L’unico limite da tenere in considerazione, attesi gli orientamenti della giurisprudenza, è la rigorosa verifica e valutazione della effettività della riorganizzazione e/o delle ragioni economiche, in relazione a possibili comportamenti maliziosi o pretestuosi dell’azienda. In questo senso, la giurisprudenza più recente, tra cui può richiamarsi Cass. 4 gennaio 2019, n. 87 (per un caso specifico di dichiarata soppressione della posizione lavorativa di direttore amministrativo, nell’imminenza di una crisi aziendale, e redistribuzione delle funzioni in capo all’amministratore delegato, circostanze però non veritiere e, dunque, non emerse in giudizio):
- ha negato la giustificatezza per riorganizzazioni connesse a crisi inesistenti o comunque non dimostrate
- ha censurato sospette movimentazioni del dirigente in posizioni professionali ed organizzative seguite dal licenziamento del manager interessato per soppressione della stessa posizione
- ha dato rilievo ad assunzioni successive di dipendenti/dirigenti per le stesse mansioni.
- ha dato rilievo alla mancata offerta da parte della società di riduzione della retribuzione del dirigente.
- ha negato che un concomitante licenziamento collettivo del personale dipendente fosse idoneo a giustificare, di per sé, anche il licenziamento del dirigente.
Il licenziamento del dirigente, motivato dalla soppressione della mansione conseguente all’unificazione di due filiali, è stato ritenuto assistito da giustificatezza, a prescindere dalla prova dello stato di crisi in cui l’azienda si sarebbe trovata.
In questi termini, analogo giudizio è stato dato con riguardo alla soppressione della mansione di direttore generale, motivata dall’esigenza di riduzione dei costi aziendali.
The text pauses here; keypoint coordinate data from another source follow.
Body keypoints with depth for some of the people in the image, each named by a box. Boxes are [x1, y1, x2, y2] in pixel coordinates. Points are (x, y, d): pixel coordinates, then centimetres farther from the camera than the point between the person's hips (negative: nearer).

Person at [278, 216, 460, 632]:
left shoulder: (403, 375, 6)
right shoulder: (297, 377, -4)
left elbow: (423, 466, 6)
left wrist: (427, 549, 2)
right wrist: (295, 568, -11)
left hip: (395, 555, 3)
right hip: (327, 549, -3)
È stato dichiarato legittimo il licenziamento di un dirigente dovuto alla necessità di ridurre le spese di esercizio, in vista di un processo di sostanziale dismissione dell’azienda, essendo, in questo senso, del tutto ragionevole puntare alla diminuzione dei costi anche attraverso il solo licenziamento del dipendente di maggior livello retributivo, soprattutto qualora la stessa funzione di questi all’interno dell’organizzazione produttiva, come nel caso specifico, risulti, per ragioni oggettive, in via di esaurimento.
Volendo schematizzare i termini degli orientamenti più recenti della S.C., che sembrano avallare la configurazione di una attenuazione delle tutele del dirigente, può dunque rilevarsi quanto segue:
- il mantenimento delle mansioni/funzioni già svolte dal dirigente licenziato, ma ad un costo inferiore, è manifestazione di una possibile e legittima scelta imprenditoriale;
- le esigenze di riassetto organizzativo, finalizzato ad una più economica gestione dell’azienda, rendono giustificato il licenziamento;
- solo l’intento - unico e manifesto - di liberarsi della persona del dirigente, può determinare un conseguente giudizio di ingiustificatezza;
- la scelta imprenditoriale può risolversi anche in una riorganizzazione delle risorse umane finalizzata a garantire una gestione non in perdita dell’azienda;
- è sempre richiesta la verifica in giudizio della assoluta e dimostrata veridicità delle motivazioni poste a base del licenziamento.